Example of the Mayan book, the Dresden Codex, written before contact with Europeans

Example of the Mayan book, the Dresden Codex, written before contact with Europeans. Page 9 adapted from the 1880 edition by Förstemann: Wikimedia Commons

Cultures without writing, or without the kind of writing familiar to Europeans, such as hieroglyphs, pictographs, or characters, were seen as backward, as at an earlier stage of civilization. (For more on some New World writing systems, see Mesolore). Similarly, oral narratives were seen as inferior to written literature.
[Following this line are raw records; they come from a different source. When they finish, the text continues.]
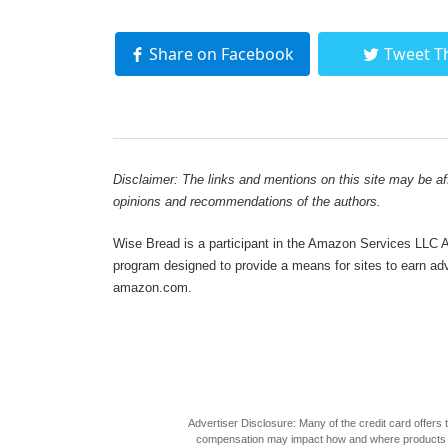
Share on Facebook
Tweet T
Disclaimer: The links and mentions on this site may be affi
opinions and recommendations of the authors.
Wise Bread is a participant in the Amazon Services LLC As
program designed to provide a means for sites to earn adve
amazon.com.
Advertiser Disclosure: Many of the credit card offer
compensation may impact how and where products appea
Oral narratives are preserved in human memories, passed down from generation to generation. European thinkers saw epics, such as Homer’s Iliad or the Germanic Beowulf, that were sung before they were written down, as precursors to written literature. This distinction produced a binary between orality and literacy—what anthropologists called the “Great Divide,” a divide that is sometimes called a “relic of academic colonialism” (Jack Goody qtd. in Finnegan 270). This binary privileges literacy over orality and makes it easy to dismiss whole cultures.

The categorical division between orality and literacy supported the idea that oral traditions as suitable only for children, rather than a system for transmitting important philosophical and moral concepts. In fact, these traditions taught important social and cultural principles, such as the importance of hospitality and of respect for those weaker than oneself.